Start Passage to read

Summary Compensation Table

 

Name and Principal Position   Fiscal Year     Base Salary ($)     All Other Compensation ($)     Total ($)  
Christopher Hansen, Chief Executive Officer     2020       155,500       201,040       356,540  
      2019       90,000       -       90,000  
Michael Saxon, Chief Executive Officer     2020       456,800       -       456,800  
      2019       -       -       -  
Philip Mullin, Chief Financial Officer     2020       240,000       400,000       640,000  
      2019       142,500       -       142,500  
Cindy Lee Kelly, Chief Financial Officer     2019       14,000       -       14,000  
Patricia Kovacevic, General Counsel & Head of External Affairs     2020       159,600       17,800       177,400  

 

Stock Option Plan

 

The Company has adopted its 2019 Omnibus Stock Incentive Plan, which provides for the issuance of stock options, stock grants and restricted stock awards to employees, directors and consultants. As of December 31, 2019, no grants had been awarded under the plan.

 

Restricted Stock Units

 

In January 2020, Mr. Mullin was granted 200,000 restricted stock units and Mr. Hansen was awarded 400,000 restricted stock units. In February 2020, Mr. Saxon was awarded 2,000,000 restricted stock units which were forfeited upon his separation from the Company. In April 2020, Mr. Mullin and Ms. Kovacevic were awarded 200,000 restricted stock units each. No restricted stock units were awarded during the year ended December 31, 2019.

 

Stock Options/Stock Appreciation Rights Grants

 

During the year ended December 31, 2020, the Company awarded stock options of 2,000,000 shares to Mr. Mullin at an exercise price of $0.16 per share. During the year ended December 31, 2019 there were no options granted.

 

Outstanding Equity Awards at Fiscal Year End

 

As of December 31, 2020, 2,453,172 restricted stock units and 3,500,000 option shares were outstanding. No equity awards were outstanding as of the year ended December 31, 2019.

 

Director Compensation

 

The Board of Director adopted a policy to compensate directors for the time and care needed to properly discharge their duties as directors. The compensation was based on a combination of quarterly retainer fees and attendance fees for meetings requiring their physical presence including board meetings and site visits. In 2019, the directors received the following director compensation: Dr. Human $16,630; Mr. Gobbo $25,272; Mr. Hansen $25,500; Mr. Knapp $18,000; Mr. Radke $17,217; and Mr. Scharffenberger $17,217. There were no grants of equity-based compensation made to the directors in 2019. In 2020, the directors received the following director compensation: Dr. Human $67,454; Mr. Gobbo $45,500; Mr. Radke $45,500; Mr. Scharffenberger $19,957; Mr. Hilton $14,016; Mr. Hernández $15,543; Mr. Artmont $15,543. In 2020, the directors received the following restricted stock units: Dr. Human 400,000; Mr. Gobbo 400,000; Mr. Radke 400,000; Mr. Scharffenberger 500,000; Mr. Hilton 257,895; Mr. Hernandez 201,586; Mr. Artmont 201,586. Dr. Human received stock options on 1,500,000 shares at an exercise price of $0.16 per share.

End Passage to read
Start Data

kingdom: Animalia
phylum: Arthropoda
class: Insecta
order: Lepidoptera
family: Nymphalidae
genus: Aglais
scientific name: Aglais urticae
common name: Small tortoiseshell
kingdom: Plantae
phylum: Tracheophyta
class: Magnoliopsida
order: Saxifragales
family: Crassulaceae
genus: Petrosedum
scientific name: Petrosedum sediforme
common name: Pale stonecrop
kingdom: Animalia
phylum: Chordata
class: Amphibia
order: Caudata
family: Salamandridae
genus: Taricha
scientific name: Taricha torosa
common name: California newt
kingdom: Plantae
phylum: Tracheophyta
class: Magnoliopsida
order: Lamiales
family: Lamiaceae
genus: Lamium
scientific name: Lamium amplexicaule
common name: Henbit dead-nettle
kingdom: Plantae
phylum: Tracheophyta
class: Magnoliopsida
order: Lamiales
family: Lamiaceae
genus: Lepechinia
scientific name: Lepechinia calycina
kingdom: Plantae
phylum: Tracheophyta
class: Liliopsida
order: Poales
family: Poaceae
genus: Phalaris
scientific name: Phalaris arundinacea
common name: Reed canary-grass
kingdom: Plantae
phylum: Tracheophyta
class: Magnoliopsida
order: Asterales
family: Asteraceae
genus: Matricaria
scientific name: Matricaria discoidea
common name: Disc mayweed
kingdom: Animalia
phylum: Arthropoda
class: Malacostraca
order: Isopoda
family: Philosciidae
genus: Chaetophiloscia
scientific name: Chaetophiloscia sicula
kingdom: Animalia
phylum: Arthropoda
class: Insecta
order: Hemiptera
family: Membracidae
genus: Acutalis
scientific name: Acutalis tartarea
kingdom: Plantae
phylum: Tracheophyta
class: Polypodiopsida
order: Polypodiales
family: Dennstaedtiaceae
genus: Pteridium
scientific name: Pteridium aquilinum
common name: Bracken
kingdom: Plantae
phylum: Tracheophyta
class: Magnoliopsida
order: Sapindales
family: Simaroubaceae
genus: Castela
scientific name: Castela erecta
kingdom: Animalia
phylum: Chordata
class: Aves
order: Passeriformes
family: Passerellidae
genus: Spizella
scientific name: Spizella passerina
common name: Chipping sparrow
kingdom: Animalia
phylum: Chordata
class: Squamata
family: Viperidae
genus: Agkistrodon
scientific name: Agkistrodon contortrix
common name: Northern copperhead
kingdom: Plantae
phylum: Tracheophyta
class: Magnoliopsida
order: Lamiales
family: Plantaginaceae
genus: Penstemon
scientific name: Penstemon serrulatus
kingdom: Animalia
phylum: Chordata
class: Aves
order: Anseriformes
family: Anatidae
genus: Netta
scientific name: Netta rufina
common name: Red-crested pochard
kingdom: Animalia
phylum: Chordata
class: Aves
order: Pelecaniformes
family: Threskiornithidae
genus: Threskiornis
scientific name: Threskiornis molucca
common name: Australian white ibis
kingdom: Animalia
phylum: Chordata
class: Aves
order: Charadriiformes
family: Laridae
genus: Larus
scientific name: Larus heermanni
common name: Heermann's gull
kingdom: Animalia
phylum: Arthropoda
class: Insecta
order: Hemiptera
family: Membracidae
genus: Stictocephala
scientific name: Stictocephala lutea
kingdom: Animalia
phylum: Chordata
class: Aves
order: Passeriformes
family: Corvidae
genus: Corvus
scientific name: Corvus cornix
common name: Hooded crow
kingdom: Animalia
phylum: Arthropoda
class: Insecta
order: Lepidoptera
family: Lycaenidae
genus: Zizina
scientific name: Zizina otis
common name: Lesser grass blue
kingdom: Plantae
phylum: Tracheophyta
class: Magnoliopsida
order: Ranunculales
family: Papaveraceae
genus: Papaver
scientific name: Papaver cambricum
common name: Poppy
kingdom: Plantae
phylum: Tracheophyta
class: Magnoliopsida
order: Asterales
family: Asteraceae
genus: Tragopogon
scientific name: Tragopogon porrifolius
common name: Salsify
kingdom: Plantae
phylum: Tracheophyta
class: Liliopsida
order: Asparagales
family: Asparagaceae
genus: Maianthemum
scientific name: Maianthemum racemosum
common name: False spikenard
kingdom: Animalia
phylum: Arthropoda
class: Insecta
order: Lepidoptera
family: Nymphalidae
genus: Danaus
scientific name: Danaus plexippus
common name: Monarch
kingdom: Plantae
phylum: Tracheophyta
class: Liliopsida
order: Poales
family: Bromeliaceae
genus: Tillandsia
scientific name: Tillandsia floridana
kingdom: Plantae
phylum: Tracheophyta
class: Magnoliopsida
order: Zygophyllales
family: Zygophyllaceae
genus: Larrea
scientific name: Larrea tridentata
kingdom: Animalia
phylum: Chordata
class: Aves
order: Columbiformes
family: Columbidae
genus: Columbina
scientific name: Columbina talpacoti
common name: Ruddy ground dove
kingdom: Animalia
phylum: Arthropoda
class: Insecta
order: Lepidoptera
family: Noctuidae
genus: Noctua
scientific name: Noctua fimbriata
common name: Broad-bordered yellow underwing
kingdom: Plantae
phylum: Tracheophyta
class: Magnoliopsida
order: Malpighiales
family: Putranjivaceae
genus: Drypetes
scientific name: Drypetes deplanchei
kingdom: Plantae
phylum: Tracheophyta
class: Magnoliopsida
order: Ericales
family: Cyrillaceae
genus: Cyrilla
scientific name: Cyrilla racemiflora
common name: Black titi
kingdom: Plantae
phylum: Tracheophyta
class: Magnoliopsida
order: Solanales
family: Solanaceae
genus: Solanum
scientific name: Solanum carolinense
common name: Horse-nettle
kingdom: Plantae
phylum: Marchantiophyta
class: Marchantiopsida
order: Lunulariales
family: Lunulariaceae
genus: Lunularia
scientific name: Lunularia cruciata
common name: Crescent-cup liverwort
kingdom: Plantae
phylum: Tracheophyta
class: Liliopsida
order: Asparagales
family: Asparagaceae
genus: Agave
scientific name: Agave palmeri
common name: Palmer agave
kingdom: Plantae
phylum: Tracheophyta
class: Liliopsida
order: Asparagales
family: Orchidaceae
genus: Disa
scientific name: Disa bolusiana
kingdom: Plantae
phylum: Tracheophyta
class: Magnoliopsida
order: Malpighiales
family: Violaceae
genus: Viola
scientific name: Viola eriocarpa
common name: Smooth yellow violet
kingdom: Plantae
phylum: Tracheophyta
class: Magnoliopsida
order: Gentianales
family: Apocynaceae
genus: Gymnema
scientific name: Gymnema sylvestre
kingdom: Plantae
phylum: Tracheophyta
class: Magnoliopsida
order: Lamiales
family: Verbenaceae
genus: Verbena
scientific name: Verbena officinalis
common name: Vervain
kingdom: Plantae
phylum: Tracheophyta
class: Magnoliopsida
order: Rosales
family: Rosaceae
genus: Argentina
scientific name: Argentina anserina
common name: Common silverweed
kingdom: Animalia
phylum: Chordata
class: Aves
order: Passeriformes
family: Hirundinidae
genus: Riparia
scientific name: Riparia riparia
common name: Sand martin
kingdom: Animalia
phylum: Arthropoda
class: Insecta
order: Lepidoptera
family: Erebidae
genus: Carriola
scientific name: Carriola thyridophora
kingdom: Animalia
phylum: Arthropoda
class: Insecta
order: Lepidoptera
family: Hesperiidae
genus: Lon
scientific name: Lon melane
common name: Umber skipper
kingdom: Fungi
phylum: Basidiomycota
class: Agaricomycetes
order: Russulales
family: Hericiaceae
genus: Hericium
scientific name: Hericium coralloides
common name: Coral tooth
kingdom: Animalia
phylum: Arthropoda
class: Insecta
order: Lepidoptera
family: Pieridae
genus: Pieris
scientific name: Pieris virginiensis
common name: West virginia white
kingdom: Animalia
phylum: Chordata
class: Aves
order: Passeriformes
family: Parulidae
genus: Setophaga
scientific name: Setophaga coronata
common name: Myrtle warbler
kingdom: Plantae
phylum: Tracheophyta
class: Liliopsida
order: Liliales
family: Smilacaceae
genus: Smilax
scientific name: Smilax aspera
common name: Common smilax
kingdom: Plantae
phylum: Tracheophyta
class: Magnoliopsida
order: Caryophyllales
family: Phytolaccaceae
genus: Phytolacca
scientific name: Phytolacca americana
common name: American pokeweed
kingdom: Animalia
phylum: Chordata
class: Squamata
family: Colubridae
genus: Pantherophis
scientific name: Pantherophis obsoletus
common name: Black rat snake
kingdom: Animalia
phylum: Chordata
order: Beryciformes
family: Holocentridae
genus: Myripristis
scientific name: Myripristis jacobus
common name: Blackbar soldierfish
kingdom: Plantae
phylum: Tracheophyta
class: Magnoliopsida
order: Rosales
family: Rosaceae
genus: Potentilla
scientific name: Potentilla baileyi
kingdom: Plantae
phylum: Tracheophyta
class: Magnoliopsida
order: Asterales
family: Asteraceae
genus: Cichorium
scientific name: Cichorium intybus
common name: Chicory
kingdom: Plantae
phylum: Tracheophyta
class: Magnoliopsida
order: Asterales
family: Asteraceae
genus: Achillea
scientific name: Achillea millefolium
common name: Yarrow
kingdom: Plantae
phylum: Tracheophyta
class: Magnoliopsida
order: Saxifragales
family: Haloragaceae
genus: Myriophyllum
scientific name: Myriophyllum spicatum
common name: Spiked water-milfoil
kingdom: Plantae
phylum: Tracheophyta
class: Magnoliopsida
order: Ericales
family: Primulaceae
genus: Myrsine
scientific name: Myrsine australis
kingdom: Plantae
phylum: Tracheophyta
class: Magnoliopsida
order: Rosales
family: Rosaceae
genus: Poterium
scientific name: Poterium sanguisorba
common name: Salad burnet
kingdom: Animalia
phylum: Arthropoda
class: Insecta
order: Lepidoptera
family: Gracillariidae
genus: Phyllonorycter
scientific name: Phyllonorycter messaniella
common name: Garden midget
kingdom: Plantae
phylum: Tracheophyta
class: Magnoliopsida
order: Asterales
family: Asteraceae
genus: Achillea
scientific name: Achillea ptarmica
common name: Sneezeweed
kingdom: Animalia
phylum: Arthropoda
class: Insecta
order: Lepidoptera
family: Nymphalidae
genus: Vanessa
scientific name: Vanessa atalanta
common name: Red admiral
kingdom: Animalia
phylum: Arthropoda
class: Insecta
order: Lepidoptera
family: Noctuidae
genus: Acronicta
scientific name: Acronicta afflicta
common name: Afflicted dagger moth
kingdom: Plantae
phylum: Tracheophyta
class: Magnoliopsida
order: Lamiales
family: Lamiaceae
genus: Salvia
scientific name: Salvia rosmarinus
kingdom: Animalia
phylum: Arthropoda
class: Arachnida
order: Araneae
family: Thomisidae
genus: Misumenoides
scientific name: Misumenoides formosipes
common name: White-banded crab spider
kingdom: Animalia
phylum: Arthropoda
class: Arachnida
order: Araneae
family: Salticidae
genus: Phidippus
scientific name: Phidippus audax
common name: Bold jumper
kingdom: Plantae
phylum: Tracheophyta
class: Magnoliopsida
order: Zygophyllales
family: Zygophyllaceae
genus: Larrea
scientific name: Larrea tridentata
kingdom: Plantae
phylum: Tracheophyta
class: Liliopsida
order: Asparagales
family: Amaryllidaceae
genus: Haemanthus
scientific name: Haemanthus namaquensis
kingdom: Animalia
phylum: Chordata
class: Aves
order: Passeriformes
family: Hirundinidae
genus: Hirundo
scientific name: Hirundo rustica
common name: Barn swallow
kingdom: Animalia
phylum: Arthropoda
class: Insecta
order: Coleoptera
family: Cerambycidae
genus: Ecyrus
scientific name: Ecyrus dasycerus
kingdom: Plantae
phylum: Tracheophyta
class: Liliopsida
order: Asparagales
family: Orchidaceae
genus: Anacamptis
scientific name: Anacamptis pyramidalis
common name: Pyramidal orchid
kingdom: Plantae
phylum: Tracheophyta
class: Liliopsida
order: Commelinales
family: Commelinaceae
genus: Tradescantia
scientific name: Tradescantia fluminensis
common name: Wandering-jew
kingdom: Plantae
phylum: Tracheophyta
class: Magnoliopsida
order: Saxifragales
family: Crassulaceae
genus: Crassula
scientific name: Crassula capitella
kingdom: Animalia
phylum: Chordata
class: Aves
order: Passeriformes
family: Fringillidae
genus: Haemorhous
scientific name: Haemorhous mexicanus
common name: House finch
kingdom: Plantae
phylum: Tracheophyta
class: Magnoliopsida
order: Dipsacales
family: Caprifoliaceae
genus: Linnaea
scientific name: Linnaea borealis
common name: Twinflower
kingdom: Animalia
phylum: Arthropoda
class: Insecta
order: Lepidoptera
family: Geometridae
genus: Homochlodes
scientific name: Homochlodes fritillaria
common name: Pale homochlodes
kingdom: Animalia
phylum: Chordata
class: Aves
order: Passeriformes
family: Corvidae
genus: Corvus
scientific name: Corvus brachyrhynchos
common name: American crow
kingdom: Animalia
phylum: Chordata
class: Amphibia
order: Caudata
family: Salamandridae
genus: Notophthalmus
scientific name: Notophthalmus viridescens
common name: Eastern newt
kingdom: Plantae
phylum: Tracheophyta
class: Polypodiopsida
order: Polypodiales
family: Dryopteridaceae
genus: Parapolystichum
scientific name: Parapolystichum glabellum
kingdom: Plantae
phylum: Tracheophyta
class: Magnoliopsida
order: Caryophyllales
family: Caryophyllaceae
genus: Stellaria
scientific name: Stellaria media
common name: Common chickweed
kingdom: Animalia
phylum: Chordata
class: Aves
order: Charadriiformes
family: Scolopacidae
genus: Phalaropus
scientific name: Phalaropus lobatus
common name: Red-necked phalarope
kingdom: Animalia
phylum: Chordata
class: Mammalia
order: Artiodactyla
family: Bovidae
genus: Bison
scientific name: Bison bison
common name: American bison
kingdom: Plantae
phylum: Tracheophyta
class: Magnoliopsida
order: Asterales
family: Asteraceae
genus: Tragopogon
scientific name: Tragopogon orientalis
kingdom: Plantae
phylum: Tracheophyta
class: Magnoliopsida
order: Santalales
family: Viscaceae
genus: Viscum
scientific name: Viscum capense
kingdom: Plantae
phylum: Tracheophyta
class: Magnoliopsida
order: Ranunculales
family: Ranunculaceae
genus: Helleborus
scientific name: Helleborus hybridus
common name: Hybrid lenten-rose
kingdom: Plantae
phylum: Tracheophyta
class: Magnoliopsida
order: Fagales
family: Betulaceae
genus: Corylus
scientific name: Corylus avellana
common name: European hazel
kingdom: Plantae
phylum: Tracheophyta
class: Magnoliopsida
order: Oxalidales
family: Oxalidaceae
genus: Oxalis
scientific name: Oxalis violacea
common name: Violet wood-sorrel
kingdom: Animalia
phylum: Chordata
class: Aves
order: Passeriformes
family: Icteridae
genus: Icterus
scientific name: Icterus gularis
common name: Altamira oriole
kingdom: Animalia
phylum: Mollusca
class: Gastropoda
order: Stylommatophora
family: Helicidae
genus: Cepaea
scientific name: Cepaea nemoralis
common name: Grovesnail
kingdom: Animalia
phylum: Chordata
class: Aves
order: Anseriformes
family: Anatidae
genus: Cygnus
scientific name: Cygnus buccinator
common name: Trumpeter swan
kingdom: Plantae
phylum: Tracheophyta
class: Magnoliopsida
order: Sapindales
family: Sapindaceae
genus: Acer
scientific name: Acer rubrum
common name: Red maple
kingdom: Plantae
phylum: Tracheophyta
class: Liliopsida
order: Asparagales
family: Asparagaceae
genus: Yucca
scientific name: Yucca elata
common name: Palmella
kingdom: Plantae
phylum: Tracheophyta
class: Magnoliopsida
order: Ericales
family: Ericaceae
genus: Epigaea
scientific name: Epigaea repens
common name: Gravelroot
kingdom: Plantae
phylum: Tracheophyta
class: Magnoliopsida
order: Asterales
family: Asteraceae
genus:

End Data

§ What you will do:
• 1. Name every director who received director compensation in 2019, according to the compensation disclosure.
• 2. In the compensation disclosure, quote the stretch from "During the year ended December 31, 2020, the" through "no options granted.".

§ Full answers:
• 1. Dr. Human, Mr. Gobbo, Mr. Hansen, Mr. Knapp, Mr. Radke, Mr. Scharffenberger

• 2.
During the year ended December 31, 2020, the Company awarded stock options of 2,000,000 shares to Mr. Mullin at an exercise price of $0.16 per share. During the year ended December 31, 2019 there were no options granted.